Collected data
★ ★ ★ ★

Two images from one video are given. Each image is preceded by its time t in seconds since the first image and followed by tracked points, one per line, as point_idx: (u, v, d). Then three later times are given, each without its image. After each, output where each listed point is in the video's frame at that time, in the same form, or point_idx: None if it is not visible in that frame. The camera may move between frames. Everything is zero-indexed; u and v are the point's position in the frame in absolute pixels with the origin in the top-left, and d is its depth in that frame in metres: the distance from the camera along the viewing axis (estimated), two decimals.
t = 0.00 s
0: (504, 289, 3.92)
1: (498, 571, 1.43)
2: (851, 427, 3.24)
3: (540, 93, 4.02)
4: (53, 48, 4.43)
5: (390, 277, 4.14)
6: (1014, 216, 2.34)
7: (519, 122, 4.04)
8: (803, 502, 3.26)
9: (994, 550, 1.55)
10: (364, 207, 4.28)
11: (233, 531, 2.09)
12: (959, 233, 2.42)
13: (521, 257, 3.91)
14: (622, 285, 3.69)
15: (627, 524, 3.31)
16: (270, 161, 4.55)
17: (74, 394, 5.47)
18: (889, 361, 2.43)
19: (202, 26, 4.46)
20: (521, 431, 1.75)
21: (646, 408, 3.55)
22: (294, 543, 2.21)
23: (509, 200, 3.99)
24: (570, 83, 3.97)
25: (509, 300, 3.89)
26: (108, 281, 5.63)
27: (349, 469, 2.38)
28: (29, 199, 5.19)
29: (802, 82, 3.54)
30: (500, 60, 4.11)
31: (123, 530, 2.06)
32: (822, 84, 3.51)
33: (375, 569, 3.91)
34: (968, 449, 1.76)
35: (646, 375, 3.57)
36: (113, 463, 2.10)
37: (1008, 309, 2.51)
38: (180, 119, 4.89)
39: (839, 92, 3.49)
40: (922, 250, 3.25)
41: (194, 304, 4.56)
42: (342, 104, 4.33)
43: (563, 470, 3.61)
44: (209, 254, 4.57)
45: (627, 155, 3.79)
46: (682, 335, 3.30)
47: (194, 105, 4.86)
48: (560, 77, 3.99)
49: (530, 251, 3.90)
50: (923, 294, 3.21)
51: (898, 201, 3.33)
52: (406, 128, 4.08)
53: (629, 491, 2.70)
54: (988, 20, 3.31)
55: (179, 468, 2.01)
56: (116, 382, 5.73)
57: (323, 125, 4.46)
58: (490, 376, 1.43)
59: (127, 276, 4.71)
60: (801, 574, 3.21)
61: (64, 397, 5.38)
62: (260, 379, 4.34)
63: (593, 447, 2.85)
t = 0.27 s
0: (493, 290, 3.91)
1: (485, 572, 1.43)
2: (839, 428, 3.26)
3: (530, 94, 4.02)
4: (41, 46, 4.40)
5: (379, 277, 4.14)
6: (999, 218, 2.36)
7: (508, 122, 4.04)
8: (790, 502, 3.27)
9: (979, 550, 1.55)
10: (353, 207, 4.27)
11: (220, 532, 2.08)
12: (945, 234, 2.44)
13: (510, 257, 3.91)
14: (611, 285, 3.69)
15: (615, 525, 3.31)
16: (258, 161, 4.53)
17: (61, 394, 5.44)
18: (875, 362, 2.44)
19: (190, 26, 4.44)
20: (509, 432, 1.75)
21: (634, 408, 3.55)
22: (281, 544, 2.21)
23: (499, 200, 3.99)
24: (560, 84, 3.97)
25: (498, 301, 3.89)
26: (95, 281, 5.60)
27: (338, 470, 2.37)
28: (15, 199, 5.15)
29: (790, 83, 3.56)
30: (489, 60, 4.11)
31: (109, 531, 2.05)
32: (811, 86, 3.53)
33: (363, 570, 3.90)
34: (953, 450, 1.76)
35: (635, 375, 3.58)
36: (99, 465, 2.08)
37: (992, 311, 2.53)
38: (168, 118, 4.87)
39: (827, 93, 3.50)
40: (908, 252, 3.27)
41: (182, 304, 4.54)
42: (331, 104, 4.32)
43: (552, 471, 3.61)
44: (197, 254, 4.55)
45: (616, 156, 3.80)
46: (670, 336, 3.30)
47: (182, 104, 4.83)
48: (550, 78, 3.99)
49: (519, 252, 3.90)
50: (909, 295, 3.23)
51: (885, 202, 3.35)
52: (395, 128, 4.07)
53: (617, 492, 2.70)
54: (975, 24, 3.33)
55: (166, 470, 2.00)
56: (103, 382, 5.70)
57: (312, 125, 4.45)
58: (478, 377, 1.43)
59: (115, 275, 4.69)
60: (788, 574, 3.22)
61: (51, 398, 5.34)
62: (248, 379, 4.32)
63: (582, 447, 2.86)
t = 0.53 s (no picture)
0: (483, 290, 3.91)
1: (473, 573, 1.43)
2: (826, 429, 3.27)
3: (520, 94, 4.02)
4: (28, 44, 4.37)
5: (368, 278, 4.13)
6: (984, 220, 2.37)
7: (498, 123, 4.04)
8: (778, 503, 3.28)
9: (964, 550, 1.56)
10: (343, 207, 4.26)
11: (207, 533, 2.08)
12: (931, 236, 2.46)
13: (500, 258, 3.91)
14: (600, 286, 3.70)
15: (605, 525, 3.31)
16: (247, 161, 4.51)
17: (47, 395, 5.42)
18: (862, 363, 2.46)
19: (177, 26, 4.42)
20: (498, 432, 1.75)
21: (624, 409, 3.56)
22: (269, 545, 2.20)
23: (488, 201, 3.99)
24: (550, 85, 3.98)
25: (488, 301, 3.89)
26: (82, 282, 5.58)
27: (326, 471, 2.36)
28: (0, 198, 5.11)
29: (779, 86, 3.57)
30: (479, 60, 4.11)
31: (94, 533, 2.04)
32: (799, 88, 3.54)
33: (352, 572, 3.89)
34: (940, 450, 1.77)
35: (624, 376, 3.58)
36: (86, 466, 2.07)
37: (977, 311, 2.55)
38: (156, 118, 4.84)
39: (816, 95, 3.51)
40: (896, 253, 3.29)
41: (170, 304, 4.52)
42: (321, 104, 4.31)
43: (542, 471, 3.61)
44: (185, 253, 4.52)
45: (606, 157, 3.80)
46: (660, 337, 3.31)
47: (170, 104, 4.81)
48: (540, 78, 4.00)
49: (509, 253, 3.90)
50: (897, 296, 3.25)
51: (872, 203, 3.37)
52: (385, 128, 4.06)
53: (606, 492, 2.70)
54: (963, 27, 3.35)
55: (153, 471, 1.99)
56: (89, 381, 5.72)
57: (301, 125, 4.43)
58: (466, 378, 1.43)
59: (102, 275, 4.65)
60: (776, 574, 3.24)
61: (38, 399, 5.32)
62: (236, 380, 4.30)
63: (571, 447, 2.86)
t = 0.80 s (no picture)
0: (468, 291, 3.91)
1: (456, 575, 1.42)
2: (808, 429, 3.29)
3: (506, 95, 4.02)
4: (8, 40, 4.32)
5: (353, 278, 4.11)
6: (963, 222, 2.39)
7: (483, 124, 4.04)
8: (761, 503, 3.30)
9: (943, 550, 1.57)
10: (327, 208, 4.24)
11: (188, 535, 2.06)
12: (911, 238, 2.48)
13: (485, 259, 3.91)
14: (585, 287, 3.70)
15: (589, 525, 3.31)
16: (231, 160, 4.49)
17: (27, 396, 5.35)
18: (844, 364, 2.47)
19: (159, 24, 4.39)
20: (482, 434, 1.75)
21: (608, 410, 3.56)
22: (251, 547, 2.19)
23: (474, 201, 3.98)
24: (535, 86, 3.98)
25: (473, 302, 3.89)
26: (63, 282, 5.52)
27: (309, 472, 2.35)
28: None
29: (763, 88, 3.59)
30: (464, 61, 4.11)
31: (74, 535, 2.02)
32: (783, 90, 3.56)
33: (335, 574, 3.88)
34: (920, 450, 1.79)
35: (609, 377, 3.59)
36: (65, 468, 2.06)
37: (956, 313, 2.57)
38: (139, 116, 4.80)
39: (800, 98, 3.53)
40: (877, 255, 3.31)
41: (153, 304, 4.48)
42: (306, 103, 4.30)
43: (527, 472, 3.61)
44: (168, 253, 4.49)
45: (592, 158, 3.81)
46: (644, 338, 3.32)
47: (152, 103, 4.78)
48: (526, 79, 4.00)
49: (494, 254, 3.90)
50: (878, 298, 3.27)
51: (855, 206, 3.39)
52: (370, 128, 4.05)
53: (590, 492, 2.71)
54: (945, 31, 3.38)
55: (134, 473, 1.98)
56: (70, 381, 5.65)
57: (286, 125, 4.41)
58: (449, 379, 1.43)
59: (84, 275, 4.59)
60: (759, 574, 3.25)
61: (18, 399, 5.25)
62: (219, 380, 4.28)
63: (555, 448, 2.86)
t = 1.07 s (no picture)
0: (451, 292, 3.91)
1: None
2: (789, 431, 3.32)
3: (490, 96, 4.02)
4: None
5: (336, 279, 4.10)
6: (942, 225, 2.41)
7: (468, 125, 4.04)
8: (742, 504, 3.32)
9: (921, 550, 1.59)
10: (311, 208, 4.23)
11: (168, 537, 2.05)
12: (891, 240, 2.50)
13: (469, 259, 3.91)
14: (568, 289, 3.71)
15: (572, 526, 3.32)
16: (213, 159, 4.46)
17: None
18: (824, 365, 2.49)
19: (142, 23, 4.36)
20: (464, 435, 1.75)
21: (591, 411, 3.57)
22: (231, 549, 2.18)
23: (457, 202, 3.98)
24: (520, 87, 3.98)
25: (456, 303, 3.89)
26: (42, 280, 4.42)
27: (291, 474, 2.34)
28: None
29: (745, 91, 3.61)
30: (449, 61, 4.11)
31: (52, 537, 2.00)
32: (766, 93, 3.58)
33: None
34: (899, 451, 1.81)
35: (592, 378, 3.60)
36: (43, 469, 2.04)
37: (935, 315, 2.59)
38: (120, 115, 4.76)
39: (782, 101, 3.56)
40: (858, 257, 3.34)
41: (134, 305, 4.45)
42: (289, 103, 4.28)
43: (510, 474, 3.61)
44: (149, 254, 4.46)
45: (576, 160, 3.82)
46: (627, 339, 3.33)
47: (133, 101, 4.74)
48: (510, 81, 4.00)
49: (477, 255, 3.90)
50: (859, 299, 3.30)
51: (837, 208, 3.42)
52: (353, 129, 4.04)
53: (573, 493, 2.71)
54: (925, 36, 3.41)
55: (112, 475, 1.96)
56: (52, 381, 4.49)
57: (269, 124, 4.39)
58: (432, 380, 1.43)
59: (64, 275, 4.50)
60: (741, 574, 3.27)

★ ★ ★ ★

TASK TO COMPLETE:
The required output is every line above from the one with "39: (839, 92, 3.49)" down to the one with "51: (898, 201, 3.33)", restated word for word, ends included.

EXERCISE RESPONSE:
39: (839, 92, 3.49)
40: (922, 250, 3.25)
41: (194, 304, 4.56)
42: (342, 104, 4.33)
43: (563, 470, 3.61)
44: (209, 254, 4.57)
45: (627, 155, 3.79)
46: (682, 335, 3.30)
47: (194, 105, 4.86)
48: (560, 77, 3.99)
49: (530, 251, 3.90)
50: (923, 294, 3.21)
51: (898, 201, 3.33)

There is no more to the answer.